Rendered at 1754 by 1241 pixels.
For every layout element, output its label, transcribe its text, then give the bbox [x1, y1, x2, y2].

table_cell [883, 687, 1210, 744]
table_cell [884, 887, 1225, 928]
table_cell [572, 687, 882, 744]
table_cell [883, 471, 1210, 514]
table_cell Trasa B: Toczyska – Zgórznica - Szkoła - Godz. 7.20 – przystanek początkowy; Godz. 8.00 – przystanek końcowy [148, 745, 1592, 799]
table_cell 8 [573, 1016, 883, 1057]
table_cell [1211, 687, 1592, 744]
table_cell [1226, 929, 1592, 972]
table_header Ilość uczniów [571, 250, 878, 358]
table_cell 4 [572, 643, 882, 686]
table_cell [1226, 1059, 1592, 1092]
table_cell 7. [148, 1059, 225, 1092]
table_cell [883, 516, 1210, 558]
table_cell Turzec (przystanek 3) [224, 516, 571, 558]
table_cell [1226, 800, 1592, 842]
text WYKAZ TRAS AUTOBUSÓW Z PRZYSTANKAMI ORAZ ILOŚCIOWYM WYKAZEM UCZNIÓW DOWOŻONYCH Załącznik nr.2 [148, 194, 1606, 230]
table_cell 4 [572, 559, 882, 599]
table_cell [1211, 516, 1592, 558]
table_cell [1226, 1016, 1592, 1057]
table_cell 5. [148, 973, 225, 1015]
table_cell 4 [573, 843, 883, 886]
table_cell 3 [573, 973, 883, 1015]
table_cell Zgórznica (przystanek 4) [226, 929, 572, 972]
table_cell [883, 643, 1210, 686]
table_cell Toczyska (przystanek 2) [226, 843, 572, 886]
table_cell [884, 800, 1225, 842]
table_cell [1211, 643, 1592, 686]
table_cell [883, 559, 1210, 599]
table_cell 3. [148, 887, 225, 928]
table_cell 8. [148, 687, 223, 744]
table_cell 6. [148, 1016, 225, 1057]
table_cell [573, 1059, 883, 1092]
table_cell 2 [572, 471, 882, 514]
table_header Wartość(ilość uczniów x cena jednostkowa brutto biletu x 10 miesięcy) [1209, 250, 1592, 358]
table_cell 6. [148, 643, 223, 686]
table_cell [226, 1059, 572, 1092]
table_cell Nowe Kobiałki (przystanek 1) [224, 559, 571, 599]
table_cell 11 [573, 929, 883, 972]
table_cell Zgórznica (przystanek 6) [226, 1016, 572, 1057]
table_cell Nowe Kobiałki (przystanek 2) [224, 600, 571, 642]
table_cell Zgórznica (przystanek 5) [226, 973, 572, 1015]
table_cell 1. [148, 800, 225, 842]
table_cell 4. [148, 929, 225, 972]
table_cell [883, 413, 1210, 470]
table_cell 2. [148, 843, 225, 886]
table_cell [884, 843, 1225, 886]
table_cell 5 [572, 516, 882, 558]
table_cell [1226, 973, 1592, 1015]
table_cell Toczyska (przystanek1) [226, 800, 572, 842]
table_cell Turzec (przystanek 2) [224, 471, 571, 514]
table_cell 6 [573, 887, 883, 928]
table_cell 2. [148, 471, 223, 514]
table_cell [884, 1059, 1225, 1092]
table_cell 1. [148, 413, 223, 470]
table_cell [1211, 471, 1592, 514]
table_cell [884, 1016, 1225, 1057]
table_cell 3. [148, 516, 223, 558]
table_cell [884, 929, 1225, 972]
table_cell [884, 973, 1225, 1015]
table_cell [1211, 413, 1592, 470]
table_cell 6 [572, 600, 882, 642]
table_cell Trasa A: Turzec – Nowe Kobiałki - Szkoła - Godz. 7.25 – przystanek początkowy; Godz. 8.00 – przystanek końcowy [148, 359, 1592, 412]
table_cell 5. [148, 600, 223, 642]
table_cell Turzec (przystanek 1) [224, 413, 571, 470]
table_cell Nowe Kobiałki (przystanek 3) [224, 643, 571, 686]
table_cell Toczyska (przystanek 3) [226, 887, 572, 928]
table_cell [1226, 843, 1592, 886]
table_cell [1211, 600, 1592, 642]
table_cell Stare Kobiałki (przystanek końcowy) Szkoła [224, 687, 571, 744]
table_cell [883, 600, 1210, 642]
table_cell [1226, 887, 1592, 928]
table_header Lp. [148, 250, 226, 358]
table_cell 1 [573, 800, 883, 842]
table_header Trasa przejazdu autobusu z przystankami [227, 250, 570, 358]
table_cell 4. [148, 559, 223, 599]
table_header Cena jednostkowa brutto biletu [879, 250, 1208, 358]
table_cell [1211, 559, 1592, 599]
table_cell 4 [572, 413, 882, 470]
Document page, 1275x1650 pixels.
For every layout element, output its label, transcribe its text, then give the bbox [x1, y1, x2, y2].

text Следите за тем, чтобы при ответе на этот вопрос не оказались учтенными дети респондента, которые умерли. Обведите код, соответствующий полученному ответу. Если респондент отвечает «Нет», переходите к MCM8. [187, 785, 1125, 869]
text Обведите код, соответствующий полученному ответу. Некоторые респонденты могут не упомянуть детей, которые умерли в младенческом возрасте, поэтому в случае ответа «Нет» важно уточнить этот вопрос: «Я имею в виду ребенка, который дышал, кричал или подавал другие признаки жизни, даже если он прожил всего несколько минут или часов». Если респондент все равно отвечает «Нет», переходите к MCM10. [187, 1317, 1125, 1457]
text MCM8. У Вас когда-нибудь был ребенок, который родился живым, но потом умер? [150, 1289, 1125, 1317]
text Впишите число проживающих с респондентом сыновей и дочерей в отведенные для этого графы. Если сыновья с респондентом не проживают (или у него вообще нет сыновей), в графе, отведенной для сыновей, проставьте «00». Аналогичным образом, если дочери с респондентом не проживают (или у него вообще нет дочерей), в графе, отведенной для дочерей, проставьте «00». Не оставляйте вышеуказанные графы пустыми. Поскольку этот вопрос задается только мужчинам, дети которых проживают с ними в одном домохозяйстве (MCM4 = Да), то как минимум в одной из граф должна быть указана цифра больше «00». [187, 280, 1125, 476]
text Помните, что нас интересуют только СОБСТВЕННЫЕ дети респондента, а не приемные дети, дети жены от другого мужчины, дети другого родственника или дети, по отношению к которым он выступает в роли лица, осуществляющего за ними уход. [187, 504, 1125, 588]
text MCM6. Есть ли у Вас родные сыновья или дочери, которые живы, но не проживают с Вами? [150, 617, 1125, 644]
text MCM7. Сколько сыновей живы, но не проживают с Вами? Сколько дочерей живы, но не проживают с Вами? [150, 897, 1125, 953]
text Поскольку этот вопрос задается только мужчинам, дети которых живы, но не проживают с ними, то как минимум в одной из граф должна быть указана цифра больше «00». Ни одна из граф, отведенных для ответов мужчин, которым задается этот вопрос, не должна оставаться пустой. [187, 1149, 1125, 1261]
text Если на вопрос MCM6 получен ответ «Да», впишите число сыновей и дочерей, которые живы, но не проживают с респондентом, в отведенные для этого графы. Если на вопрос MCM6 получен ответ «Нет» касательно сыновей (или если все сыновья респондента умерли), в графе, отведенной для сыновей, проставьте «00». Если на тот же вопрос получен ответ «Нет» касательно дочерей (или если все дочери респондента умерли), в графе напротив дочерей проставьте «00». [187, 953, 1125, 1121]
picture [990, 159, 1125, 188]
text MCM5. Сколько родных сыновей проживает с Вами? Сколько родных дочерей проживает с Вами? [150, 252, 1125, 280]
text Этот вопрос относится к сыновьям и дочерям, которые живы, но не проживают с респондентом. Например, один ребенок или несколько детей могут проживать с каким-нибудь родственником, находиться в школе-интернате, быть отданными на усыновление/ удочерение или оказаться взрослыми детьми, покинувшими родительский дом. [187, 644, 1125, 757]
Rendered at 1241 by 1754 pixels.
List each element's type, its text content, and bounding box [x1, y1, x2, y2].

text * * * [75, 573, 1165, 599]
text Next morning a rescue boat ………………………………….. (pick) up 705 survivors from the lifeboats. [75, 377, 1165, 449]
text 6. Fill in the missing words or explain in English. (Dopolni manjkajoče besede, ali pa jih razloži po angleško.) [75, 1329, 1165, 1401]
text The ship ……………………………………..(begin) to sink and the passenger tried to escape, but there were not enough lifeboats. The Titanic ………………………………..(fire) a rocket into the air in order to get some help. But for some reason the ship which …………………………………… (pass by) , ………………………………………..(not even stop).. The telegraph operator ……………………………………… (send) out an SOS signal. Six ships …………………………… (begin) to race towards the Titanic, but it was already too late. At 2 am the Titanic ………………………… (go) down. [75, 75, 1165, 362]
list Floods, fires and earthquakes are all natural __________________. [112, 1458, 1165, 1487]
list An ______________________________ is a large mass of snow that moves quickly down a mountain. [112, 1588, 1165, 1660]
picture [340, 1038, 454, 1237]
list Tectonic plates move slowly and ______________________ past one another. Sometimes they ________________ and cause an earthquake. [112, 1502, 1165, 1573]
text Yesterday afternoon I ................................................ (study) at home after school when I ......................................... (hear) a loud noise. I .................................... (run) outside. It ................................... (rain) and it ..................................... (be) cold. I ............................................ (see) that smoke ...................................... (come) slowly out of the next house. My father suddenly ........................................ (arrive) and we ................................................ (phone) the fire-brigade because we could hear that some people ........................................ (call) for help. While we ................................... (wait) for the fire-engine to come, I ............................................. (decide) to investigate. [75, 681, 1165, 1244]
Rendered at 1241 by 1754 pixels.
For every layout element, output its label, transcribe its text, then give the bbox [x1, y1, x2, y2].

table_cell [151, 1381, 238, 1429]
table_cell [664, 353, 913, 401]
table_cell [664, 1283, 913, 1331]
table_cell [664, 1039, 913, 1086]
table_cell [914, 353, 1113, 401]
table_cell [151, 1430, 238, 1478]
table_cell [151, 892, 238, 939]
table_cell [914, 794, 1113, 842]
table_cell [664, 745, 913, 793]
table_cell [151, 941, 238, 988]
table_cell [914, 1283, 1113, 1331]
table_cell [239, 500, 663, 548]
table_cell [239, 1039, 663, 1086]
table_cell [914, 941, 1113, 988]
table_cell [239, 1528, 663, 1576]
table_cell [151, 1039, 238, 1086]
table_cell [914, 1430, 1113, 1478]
:::::
Action item — Set out exactly the run of lines that begins at the line holding "table_cell [151, 941, 238, 988]" and ends at the last line of the data.

Response to the task —
table_cell [151, 941, 238, 988]
table_cell [914, 1283, 1113, 1331]
table_cell [239, 500, 663, 548]
table_cell [239, 1039, 663, 1086]
table_cell [914, 941, 1113, 988]
table_cell [239, 1528, 663, 1576]
table_cell [151, 1039, 238, 1086]
table_cell [914, 1430, 1113, 1478]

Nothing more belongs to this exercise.